• [RECORD EXTRACTS]
◇ ◇ ◇ ◇ ◇

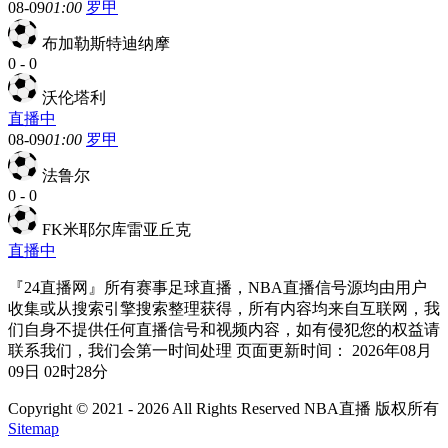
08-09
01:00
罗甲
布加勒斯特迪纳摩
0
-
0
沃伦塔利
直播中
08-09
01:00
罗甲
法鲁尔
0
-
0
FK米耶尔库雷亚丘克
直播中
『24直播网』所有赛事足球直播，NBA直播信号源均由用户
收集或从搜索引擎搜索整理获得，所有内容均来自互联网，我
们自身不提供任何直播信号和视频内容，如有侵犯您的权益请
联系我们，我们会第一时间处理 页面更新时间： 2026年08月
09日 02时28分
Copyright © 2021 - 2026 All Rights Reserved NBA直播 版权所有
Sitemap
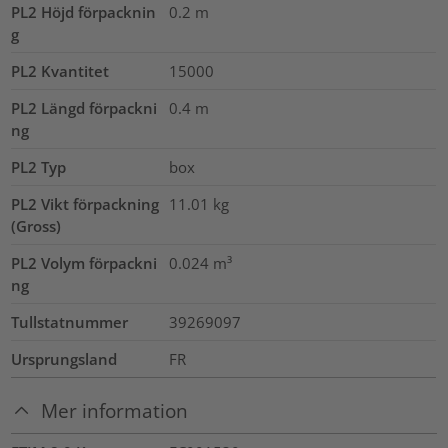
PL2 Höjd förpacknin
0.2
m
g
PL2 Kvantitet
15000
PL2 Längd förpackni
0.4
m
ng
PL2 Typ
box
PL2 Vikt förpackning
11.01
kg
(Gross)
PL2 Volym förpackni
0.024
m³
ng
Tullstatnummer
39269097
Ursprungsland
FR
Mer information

◇ ◇ ◇ ◇ ◇

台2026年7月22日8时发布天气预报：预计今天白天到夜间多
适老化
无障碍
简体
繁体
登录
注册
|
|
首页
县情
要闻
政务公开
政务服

◇ ◇ ◇ ◇ ◇

• [DESCRIPTION OF THE TASK] Given the entries above, transcribe exactly the lines from the one holding "收集或从搜索引擎搜索整理获得，所有内容均来自互联网，我" through the one holding "Mer information"; pictures do not belong in the transcription.

• [RESPONSE TO THE EXERCISE]
收集或从搜索引擎搜索整理获得，所有内容均来自互联网，我
们自身不提供任何直播信号和视频内容，如有侵犯您的权益请
联系我们，我们会第一时间处理 页面更新时间： 2026年08月
09日 02时28分
Copyright © 2021 - 2026 All Rights Reserved NBA直播 版权所有
Sitemap
PL2 Höjd förpacknin
0.2
m
g
PL2 Kvantitet
15000
PL2 Längd förpackni
0.4
m
ng
PL2 Typ
box
PL2 Vikt förpackning
11.01
kg
(Gross)
PL2 Volym förpackni
0.024
m³
ng
Tullstatnummer
39269097
Ursprungsland
FR
Mer information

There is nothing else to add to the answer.